== What is needed ==
Could you copy every text line in the data below word for word, leaving the pictures out of your answer?

(Beginning of Provided material)

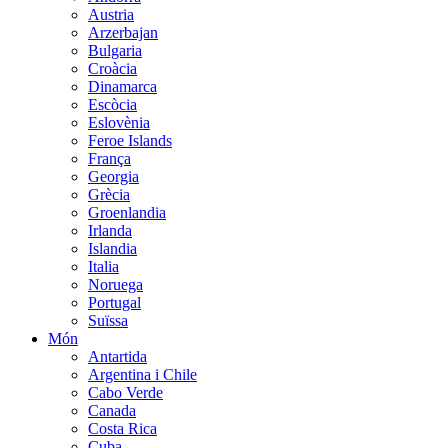
Austria
Arzerbajan
Bulgaria
Croàcia
Dinamarca
Escòcia
Eslovènia
Feroe Islands
França
Georgia
Grècia
Groenlandia
Irlanda
Islandia
Italia
Noruega
Portugal
Suïssa
Món
Antartida
Argentina i Chile
Cabo Verde
Canada
Costa Rica
Cuba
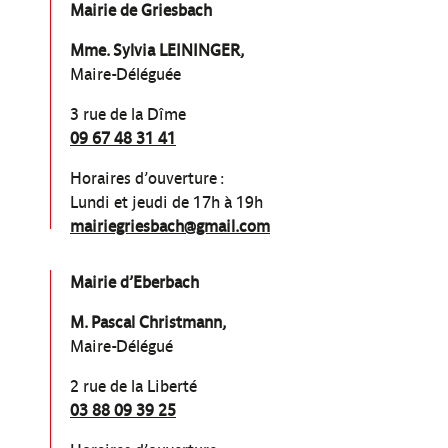
Mairie de Griesbach
Mme. Sylvia LEININGER,
Maire-Déléguée
3 rue de la Dîme
09 67 48 31 41
Horaires d’ouverture :
Lundi et jeudi de 17h à 19h
mairiegriesbach@gmail.com
Mairie d’Eberbach
M. Pascal Christmann,
Maire-Délégué
2 rue de la Liberté
03 88 09 39 25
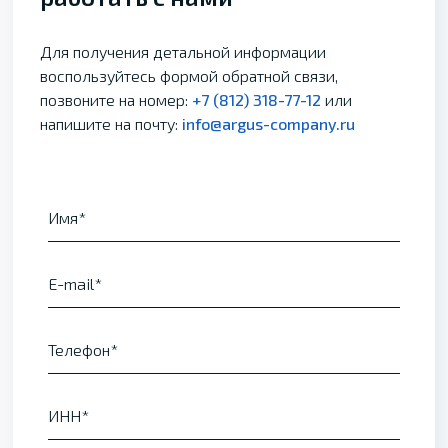
Для получения детальной информации
воспользуйтесь формой обратной связи,
позвоните на номер:
+7 (812) 318-77-12
или
напишите на почту:
info@argus-company.ru
Имя
E-mail
Телефон
ИНН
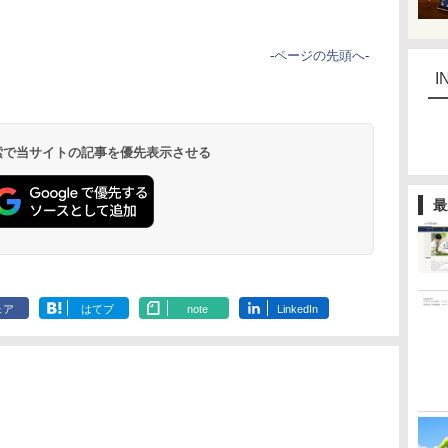
-
ページの先頭へ
-
I
 検索で当サイトの記事を優先表示させる
最
ェア
はてブ
note
LinkedIn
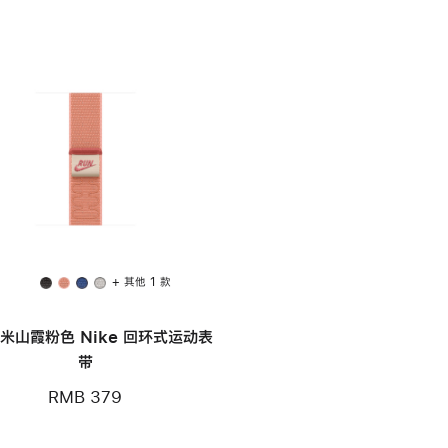
+ 其他 1 款
毫米山霞粉色 Nike 回环式运动表
带
RMB 379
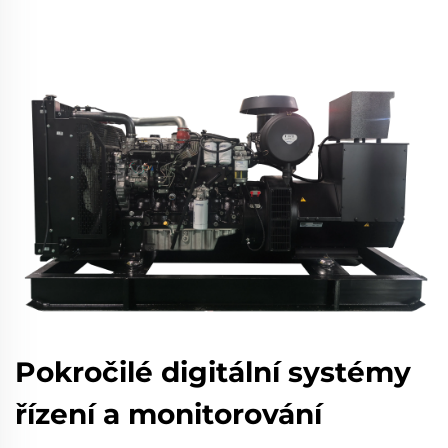
Pokročilé digitální systémy
řízení a monitorování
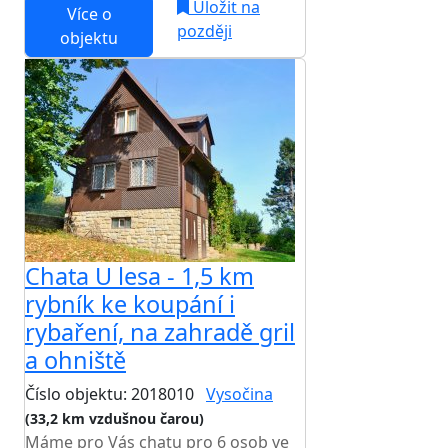
Uložit na
Více o
později
objektu
Chata U lesa - 1,5 km
rybník ke koupání i
rybaření, na zahradě gril
a ohniště
Číslo objektu: 2018010
Vysočina
(33,2 km vzdušnou čarou)
Máme pro Vás chatu pro 6 osob ve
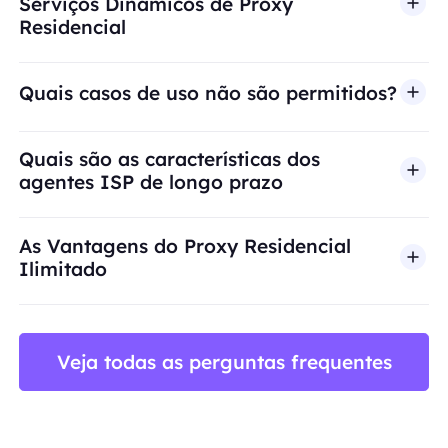
Serviços Dinâmicos de Proxy
Residencial
Quais casos de uso não são permitidos?
A BestProxy não oferece suporte a fraude, spam, 
Quais são as características dos
agentes ISP de longo prazo
As Vantagens do Proxy Residencial
Ilimitado
Veja todas as perguntas frequentes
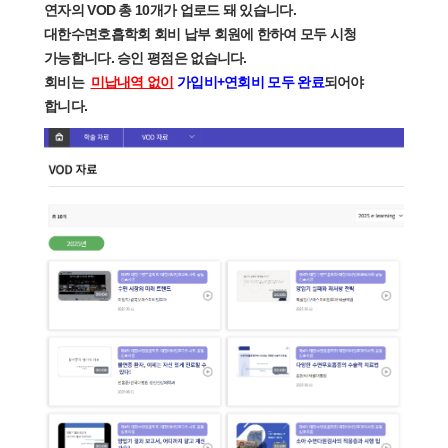
연자의
VOD 총 10개
가 업로드 돼 있습니다.
대한수면호흡학회
회비 납부 회원
에 한하여 모두 시청
가능합니다. 승인 평점은 없습니다.
회비는
미납내역 없이
가입비+연회비 모두 완료
되어야
합니다.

(End of Provided material)

== Task result ==
Austria
Arzerbajan
Bulgaria
Croàcia
Dinamarca
Escòcia
Eslovènia
Feroe Islands
França
Georgia
Grècia
Groenlandia
Irlanda
Islandia
Italia
Noruega
Portugal
Suïssa
Món
Antartida
Argentina i Chile
Cabo Verde
Canada
Costa Rica
Cuba
Mairie de Griesbach
Mme. Sylvia LEININGER,
Maire-Déléguée
3 rue de la Dîme
09 67 48 31 41
Horaires d’ouverture :
Lundi et jeudi de 17h à 19h
mairiegriesbach@gmail.com
Mairie d’Eberbach
M. Pascal Christmann,
Maire-Délégué
2 rue de la Liberté
03 88 09 39 25
Для получения детальной информации
воспользуйтесь формой обратной связи,
позвоните на номер:
+7 (812) 318-77-12
или
напишите на почту:
info@argus-company.ru
Имя
E-mail
Телефон
ИНН
-
ページの先頭へ
-
I
 検索で当サイトの記事を優先表示させる
最
ェア
はてブ
note
LinkedIn
+ 其他 1 款
毫米山霞粉色 Nike 回环式运动表
带
RMB 379
Pokročilé digitální systémy
řízení a monitorování
Uložit na
Více o
později
objektu
Chata U lesa - 1,5 km
rybník ke koupání i
rybaření, na zahradě gril
a ohniště
Číslo objektu: 2018010
Vysočina
(33,2 km vzdušnou čarou)
Máme pro Vás chatu pro 6 osob ve
Serviços Dinâmicos de Proxy
Residencial
Quais casos de uso não são permitidos?
A BestProxy não oferece suporte a fraude, spam, 
Quais são as características dos
agentes ISP de longo prazo
As Vantagens do Proxy Residencial
Ilimitado
Veja todas as perguntas frequentes
연자의
VOD 총 10개
가 업로드 돼 있습니다.
대한수면호흡학회
회비 납부 회원
에 한하여 모두 시청
가능합니다. 승인 평점은 없습니다.
회비는
미납내역 없이
가입비+연회비 모두 완료
되어야
합니다.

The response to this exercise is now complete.